_WHAT NEEDS TO BE DONE_
In the records below, find the line holding "guessing, participants have a 50% chance of" and the line holding "Here's a comprehensive roadmap to conducting". Set down both, with every line between them, exactly.

[SOURCE DATA — start]

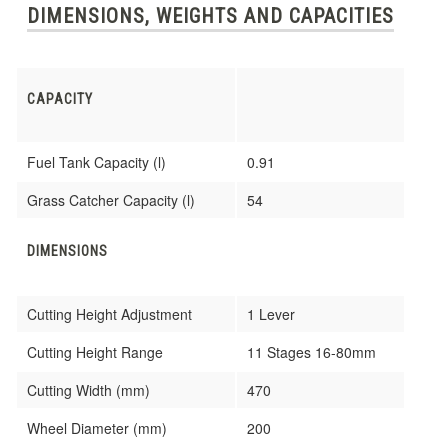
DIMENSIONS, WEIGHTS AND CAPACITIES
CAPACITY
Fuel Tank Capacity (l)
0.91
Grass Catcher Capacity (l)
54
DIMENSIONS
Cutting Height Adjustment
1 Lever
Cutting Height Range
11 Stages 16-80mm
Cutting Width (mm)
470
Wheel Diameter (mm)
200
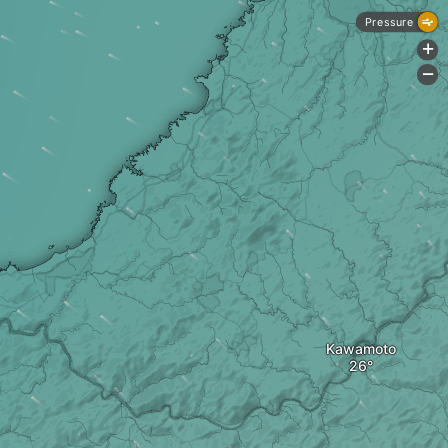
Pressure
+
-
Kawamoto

[SOURCE DATA — finish]
[SOURCE DATA — start]

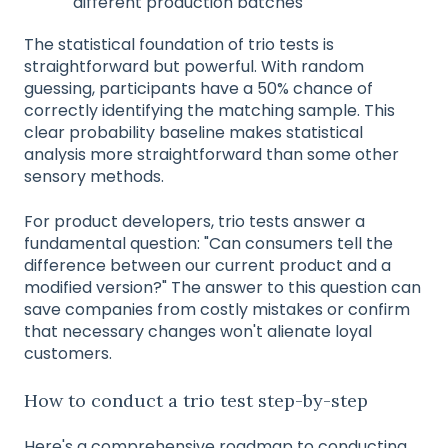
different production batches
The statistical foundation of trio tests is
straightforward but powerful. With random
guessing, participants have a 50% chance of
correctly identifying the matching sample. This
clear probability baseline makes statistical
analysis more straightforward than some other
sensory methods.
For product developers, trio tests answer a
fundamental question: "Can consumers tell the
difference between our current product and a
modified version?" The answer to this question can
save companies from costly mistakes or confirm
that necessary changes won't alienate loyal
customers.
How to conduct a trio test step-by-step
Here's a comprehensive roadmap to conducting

[SOURCE DATA — finish]

_ANSWER SECTION_
guessing, participants have a 50% chance of
correctly identifying the matching sample. This
clear probability baseline makes statistical
analysis more straightforward than some other
sensory methods.
For product developers, trio tests answer a
fundamental question: "Can consumers tell the
difference between our current product and a
modified version?" The answer to this question can
save companies from costly mistakes or confirm
that necessary changes won't alienate loyal
customers.
How to conduct a trio test step-by-step
Here's a comprehensive roadmap to conducting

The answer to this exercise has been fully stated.